С Казанью меня роднят семейные воспоминания. В Казанском университете учились мой отец, дядя и старший брат. Гимназистом я посылал свои первые статьи в казанскую газету и даже полемизировал с сотрудником другой здешней газеты [57] , тоже прятавшимся под буквами; я был очень доволен и горд, узнав стороной, что это - прокурор окружного суда. Студентом я ездил из Москвы в Пермь и обратно на летние каникулы, пароходом по Волге и Каме, и Казань была серединой пути. Старался попасть на один из мощных пароходов Ольги Курбатовой, тянувших за собой баржу; пароходы были прекрасно оборудованы, проезд на них дешев, буфет превосходен, и шли они не трое, а пятеро суток два лишних дня речного наслаждения. Я не люблю моря, оно скучно и однообразно; но плыть по большой реке с изменчивыми берегами - высокое наслаждение. В Казани было несколько часов остановки, и я ездил в город посмотреть на кремль и Сююмбекову башню; есть какая-то легенда о ней, не помню. С почтением смотрел на Казанский университет, питомцем которого был и Лев Толстой. Теперь я был частым гостем в стенах этого университета, хотя большинство его лучших профессоров ушло вслед за чехословаками в Сибирь; дальше их путь - на Дальний Восток, в Китай, в Японию, оттуда океанами в места российского рассеяния - в Америку, в Австралию, черт знает куда и зачем, а кто мог - в Европу. Великий исход, переселение народов; гигантская чепуха.

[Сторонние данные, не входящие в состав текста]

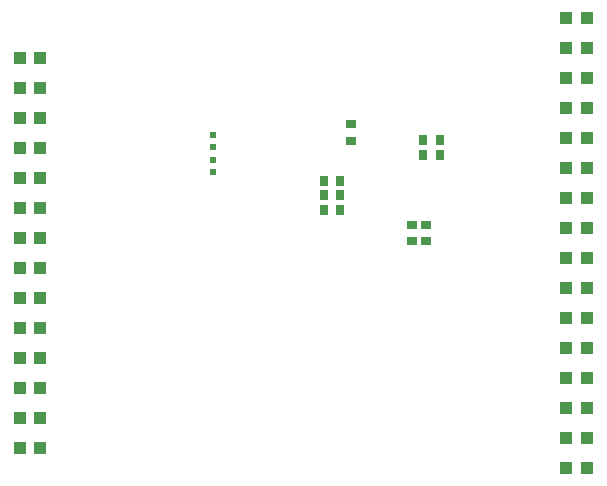
<source format=gbp>
G04*
G04 #@! TF.GenerationSoftware,Altium Limited,Altium Designer,22.3.1 (43)*
G04*
G04 Layer_Color=128*
%FSLAX25Y25*%
%MOIN*%
G70*
G04*
G04 #@! TF.SameCoordinates,37EF6849-63C4-43C5-BECF-61DC3FF8894A*
G04*
G04*
G04 #@! TF.FilePolarity,Positive*
G04*
G01*
G75*
%ADD22R,0.03937X0.04331*%
%ADD70R,0.03150X0.03543*%
%ADD71R,0.03543X0.03150*%
%ADD72R,0.01968X0.02362*%
D22*
X22713Y184700D02*
D03*
X29406D02*
D03*
X22713Y174700D02*
D03*
X29406D02*
D03*
X22713Y164700D02*
D03*
X29406D02*
D03*
X22713Y154700D02*
D03*
X29406D02*
D03*
X22713Y144700D02*
D03*
X29406D02*
D03*
X22713Y134700D02*
D03*
X29406D02*
D03*
X22713Y124700D02*
D03*
X29406D02*
D03*
X22713Y114700D02*
D03*
X29406D02*
D03*
X22713Y104700D02*
D03*
X29406D02*
D03*
X22713Y94700D02*
D03*
X29406D02*
D03*
X22713Y84700D02*
D03*
X29406D02*
D03*
X22713Y74700D02*
D03*
X29406D02*
D03*
X22713Y64700D02*
D03*
X29406D02*
D03*
X22713Y54700D02*
D03*
X29406D02*
D03*
X211446Y198200D02*
D03*
X204753D02*
D03*
X211446Y188100D02*
D03*
X204753D02*
D03*
X211446Y178100D02*
D03*
X204753D02*
D03*
X211446Y168300D02*
D03*
X204753D02*
D03*
X211446Y158200D02*
D03*
X204753D02*
D03*
X211446Y148200D02*
D03*
X204753D02*
D03*
X211446Y138200D02*
D03*
X204753D02*
D03*
X211446Y128100D02*
D03*
X204753D02*
D03*
X211446Y118100D02*
D03*
X204753D02*
D03*
X211446Y108200D02*
D03*
X204753D02*
D03*
X211446Y98200D02*
D03*
X204753D02*
D03*
X211446Y88200D02*
D03*
X204753D02*
D03*
X211446Y78200D02*
D03*
X204753D02*
D03*
X211446Y68200D02*
D03*
X204753D02*
D03*
X211446Y58200D02*
D03*
X204753D02*
D03*
X211446Y48200D02*
D03*
X204753D02*
D03*
D70*
X123786Y143806D02*
D03*
X129298D02*
D03*
X123786Y134062D02*
D03*
X129298D02*
D03*
X123786Y139062D02*
D03*
X129298D02*
D03*
X162554Y152562D02*
D03*
X157042D02*
D03*
X162554Y157562D02*
D03*
X157042D02*
D03*
D71*
X153297Y123806D02*
D03*
Y129318D02*
D03*
X158042Y123806D02*
D03*
Y129318D02*
D03*
X132814Y162808D02*
D03*
Y157296D02*
D03*
D72*
X87042Y150897D02*
D03*
Y146960D02*
D03*
Y155228D02*
D03*
Y159165D02*
D03*
M02*

</source>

Оставшиеся робки, запуганы, бесцветны и уже уступают место людям большой воли и малой грамотности, "красной профессуре", путающей науку с политикой, труды великих с пропагандными брошюрками. Новая страничка в истории многострадального города. Когда-то его разоряли междоусобия, он долго боролся с Москвой, был завоеван, спустя два века разграблен Пугачевым, много раз выгорал дотла. Его история любопытна, но это не значит, что жить в нем занятно, в особенности суровой зимой. И я мечтал вернуться в Москву; об этом хлопотали мои друзья. Гражданская война кончилась, может быть, наладится какая-нибудь терпимая жизнь. Мои бывшие спутники, члены нашего комитета, тоже хотят избавиться от ссылки, а пока, вероятно, гонят смолу и готовятся сплавлять лес на Волгу по весне; они мечтали уплыть на плотах из своей ссыльной дыры,- люди бодрые, здоровые, способные строить новую Россию. Ничего о них не знаю, мне не удалось больше с ними встретиться: но они, конечно, в России, а не в глухом французском местечке.
57
Полемизировал с сотрудником... тоже прятавшимся за буквами начинающий журналист Михаил Ильин пользовался помимо псевдонима "Пермяк" еще и такими, как "М. И-нъ", "Студ. М. И." и т. п.